Aim of the exercise ::
Although the entries contain pictures, the copy should hold only their exact text.

(Records from a data collection)

========

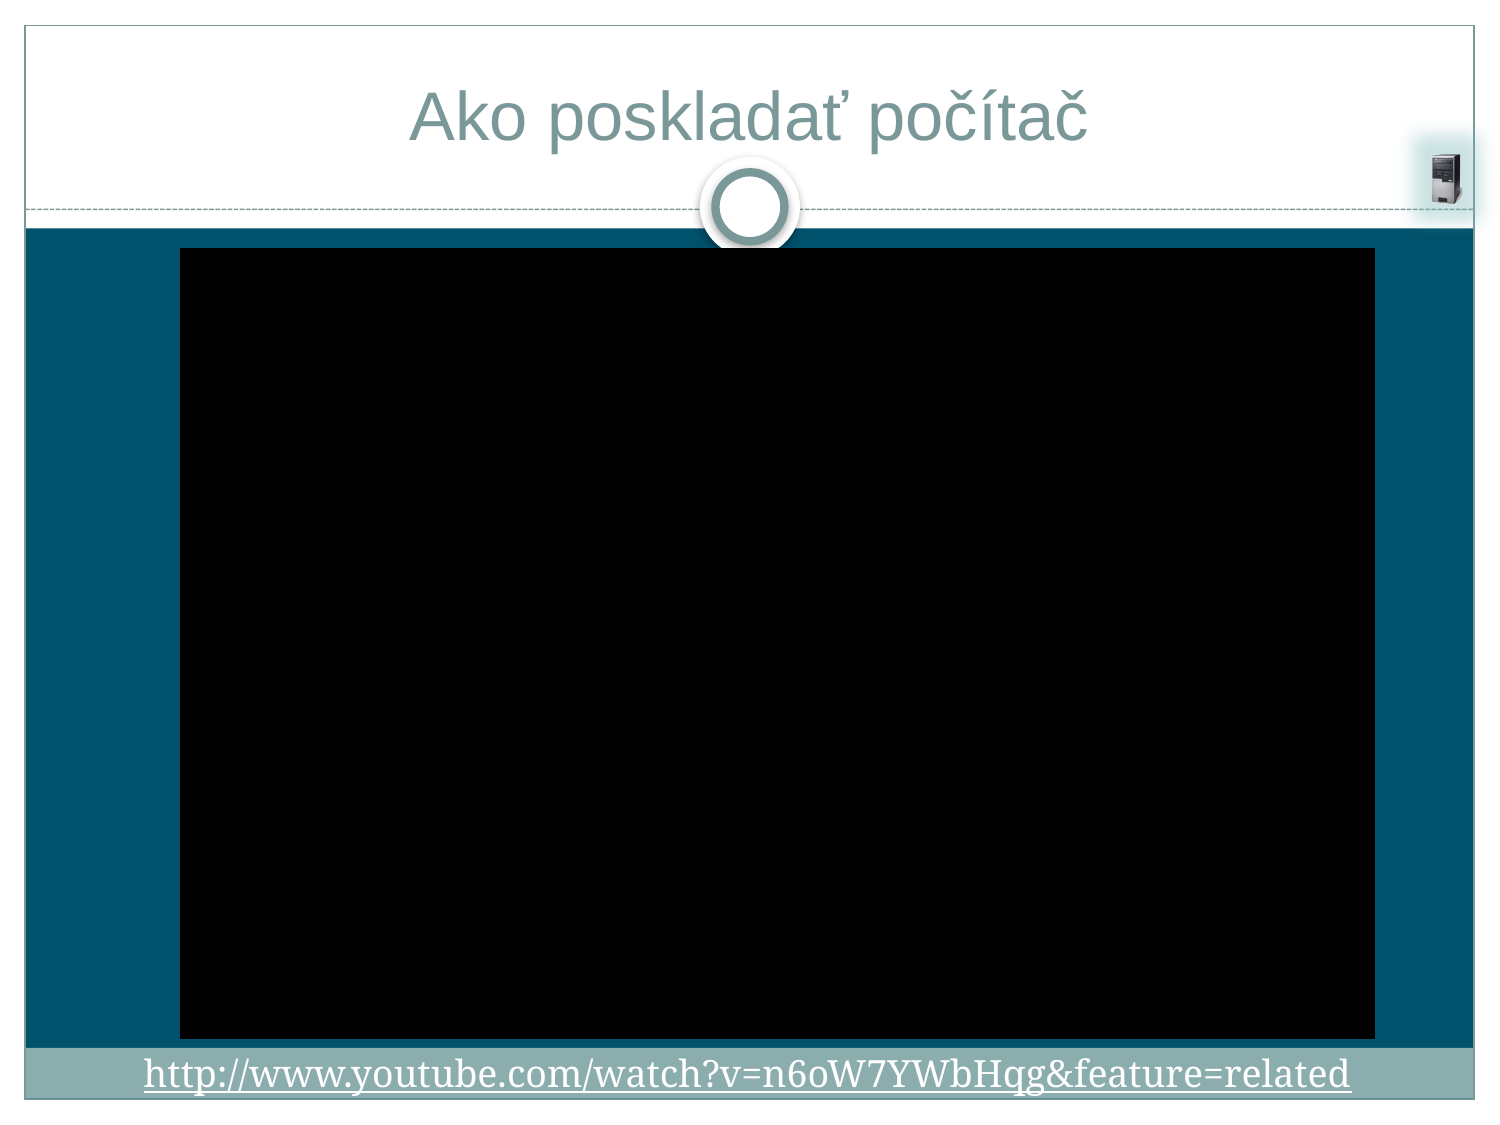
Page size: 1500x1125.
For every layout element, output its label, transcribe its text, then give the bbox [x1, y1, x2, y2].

text_box http://www.youtube.com/watch?v=n6oW7YWbHqg&feature=related [128, 1042, 1372, 1125]
title Ako poskladať počítač [49, 37, 1450, 162]
picture [1429, 152, 1463, 206]
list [179, 247, 1376, 1040]
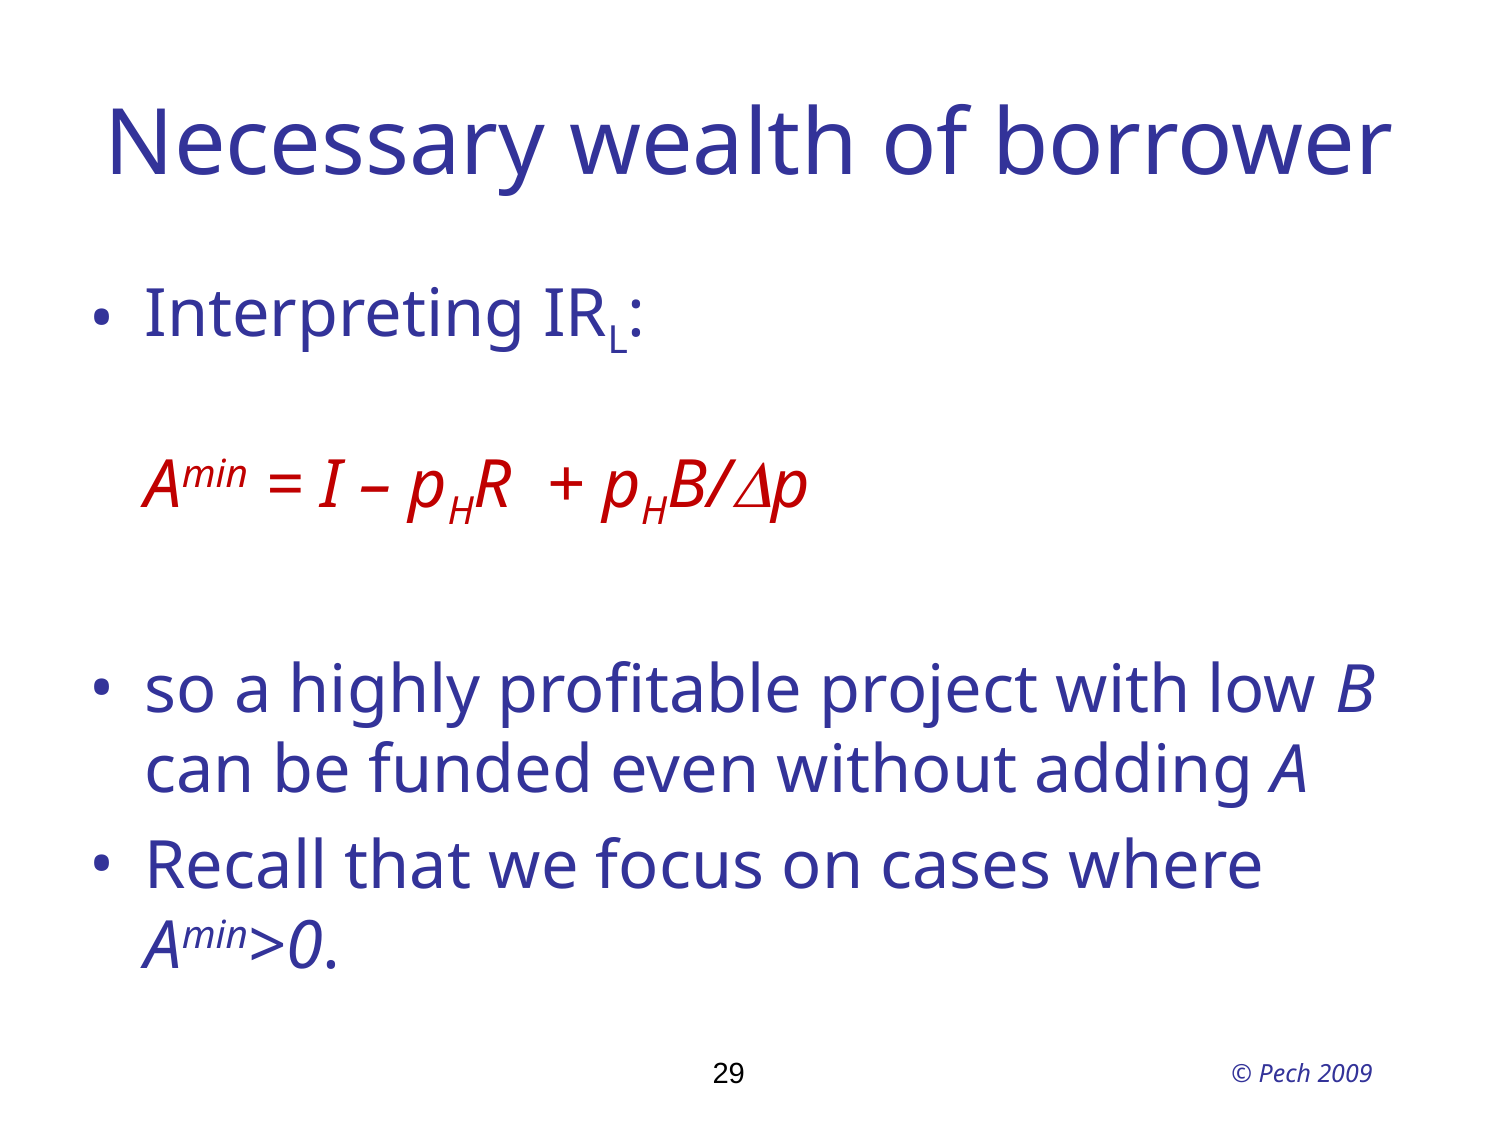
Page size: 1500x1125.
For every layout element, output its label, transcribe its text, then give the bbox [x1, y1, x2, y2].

========

Task output ::
Page size: 1500x1125.
For every layout element, output its label, transcribe its text, then give the bbox [x1, y1, x2, y2].

text_box http://www.youtube.com/watch?v=n6oW7YWbHqg&feature=related [128, 1042, 1372, 1125]
title Ako poskladať počítač [49, 37, 1450, 162]
picture [1429, 152, 1463, 206]
list [179, 247, 1376, 1040]
Page size: 1500x1125.
For every layout element, output its label, transcribe its text, then give the bbox [x1, y1, x2, y2].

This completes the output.